Prevention of mental illness would appear to have “arrived,” with research that began decades ago beginning to bear fruit.
But the concept is not new and has generated skepticism since the early 1960s when the community mental health movement adopted prevention as an ideology, with little science to back it up.
“Psychiatrists, for a variety of reasons, have not until fairly recently had a developmental perspective on the illnesses they treat,” said psychiatrist Sheppard Kellam, M.D., an emeritus professor at Johns Hopkins University Bloomberg School of Public Health, whose career has been devoted to research on mental illness prevention. “It goes back to a period when we did not have any data on the origins and developmental course of factors leading to pathology. We didn't even know if depression had its antecedents in childhood depression.”
In the late 1960s, Kellam and other researchers—such as Lee Robins, Ph.D., who was a professor of social science in psychiatry at Washington University in St. Louis, and Michael Sheppard, Ph.D., a professor of social work at the University of Plymouth in the United Kingdom, among others—began to address the dearth of science on antecedents of mental illness.
“We started to do research with people who experienced problems in adulthood, looking retrospectively at what they were like compared to their classmates,” Kellam said. “Later we began doing longitudinal developmental epidemiologic studies in which we followed cohorts of children over a significant span of their life course within a circumscribed community to determine the trajectories that led to problem outcomes.”
He is also a senior research fellow at the American Institutes for Research and director of prevention research centers at Johns Hopkins University School of Medicine.
Kellam says the science underlying prevention has now matured, yielding interventions across the continuum from primary to tertiary prevention. These include what the Institute of Medicine refers to as “indicated” preventive interventions that target high-risk individuals who have not crossed the threshold into clinical pathology, “selective” interventions that target nonsymptomatic but increased-risk populations, and “universal” interventions aimed at total populations.
Indicated preventive strategies aimed at targeting high-risk individuals have received the attention of National Institute of Mental Health (NIMH) Director Thomas Insel, M.D. One such effort is the Portland Identification and Early Referral (PIER) Program in Portland, Maine, directed by psychiatrist William McFarland, M.D., which strives to identify and treat persons at very high risk of psychosis who have not yet had an acute psychotic episode (Psychiatric News, May 2, 2008).
In a February 2009 editorial in the Archives of General Psychiatry, Insel highlighted the potential of what he called “preemptive” treatment of schizophrenia that targets individuals with risk factors such as family history combined with unusual thoughts and changes in social functioning.
NIMH has been less receptive to broad-based, universal, public-health prevention efforts. But Kellam says there is an impressive body of research that has come to fruition after decades of work showing that universal interventions directed at early risk factors can be efficacious.
One such universal, school-based intervention, known as the Good Behavior Game, has shown preventive effects on several psychiatric disorders by young adulthood, he said.
Kellam was an editor and contributing author for a supplemental issue of the journal Drug and Alcohol Dependence, published by the National Institute on Drug Abuse in 2008, describing longitudinal epidemiologic studies of the impact of the Good Behavior Game on a range of adult behavioral and social outcomes.

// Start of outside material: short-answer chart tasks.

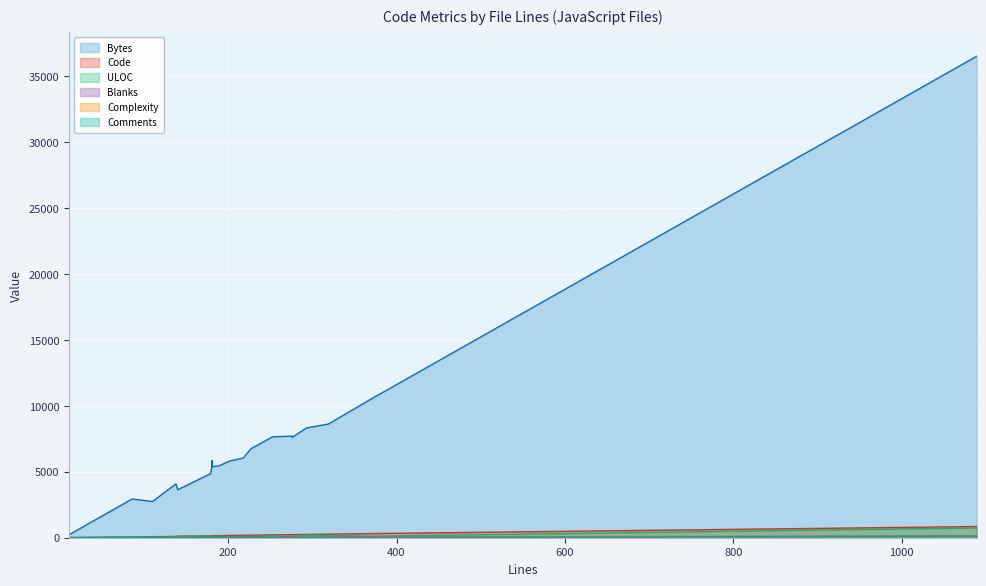

Which series has the largest range (max minus min)?

Bytes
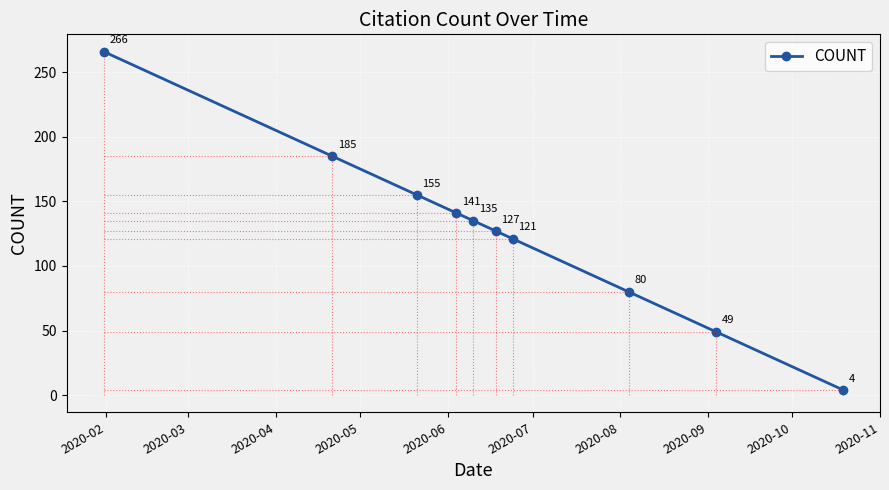

What is the smallest value displayed?

4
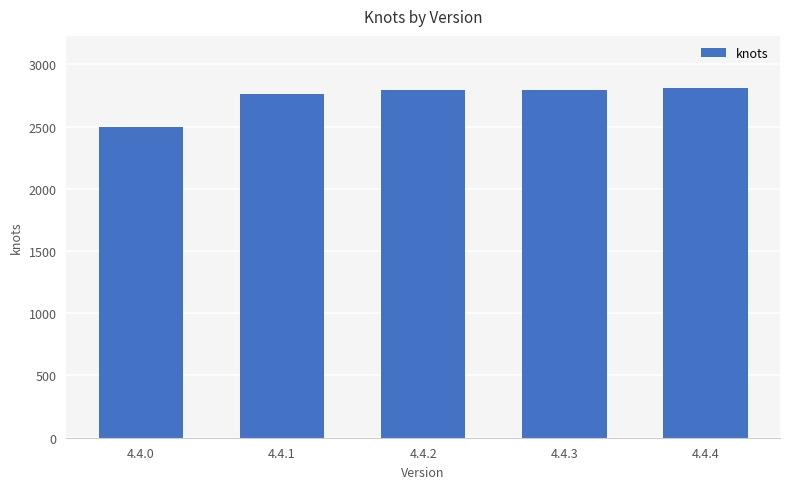

The chart shows a value of 3746 at 4.4.4. True or false?

False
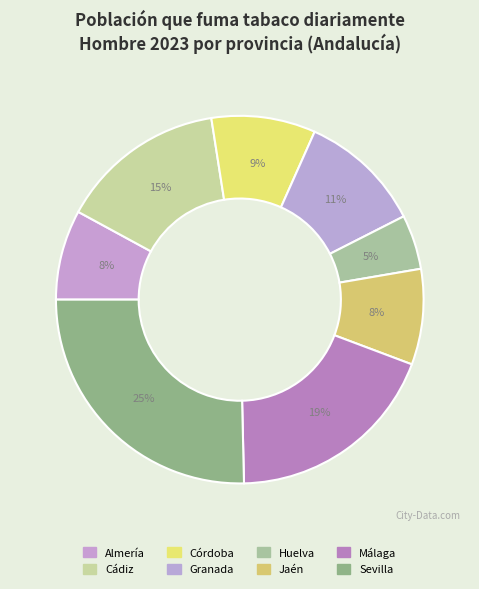

Combined, do Huelva and Almería account for over 50%?

No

(The game is directed at socializing children to the role of student and focuses on one particular early behavior shown to be a consistent early antecedent to a broad set of adolescent and adult diagnoses involving externalizing behaviors—namely, early aggressive and disruptive classroom behavior.)
The first study looked at the effect of the game in first- and second-grade classrooms in 19 Baltimore public schools beginning in the 1985-1986 school year. In five poor to lower-middle-class, mainly African-American urban areas, three or four schools were grouped, and within each set, schools were randomly assigned to one of three conditions: the Good Behavior Game, a curriculum-and-instruction program directed at reading achievement, or the standard program.
When assessed in young adulthood, male participants in the game, particularly those in first grade who were more aggressive and disruptive, showed significantly less prevalence of the externalizing outcomes cited above.
Kellam believes that these suggest that the full range of prevention efforts—universal, selective, and indicated—is ready for prime time and deserves the attention of psychiatry. “The question now is, Can you address an intervention toward early risk factors and produce a long-term effect that reduces the impact of later disorders,” he said.
An abstract of “Effects of a Universal Classroom Behavior Management Program in First and Second Grades on Young Adult Behavioral, Psychiatric, and Social Outcomes” is posted at <www.ncbi.nlm.nih.gov/pubmed/18343607>.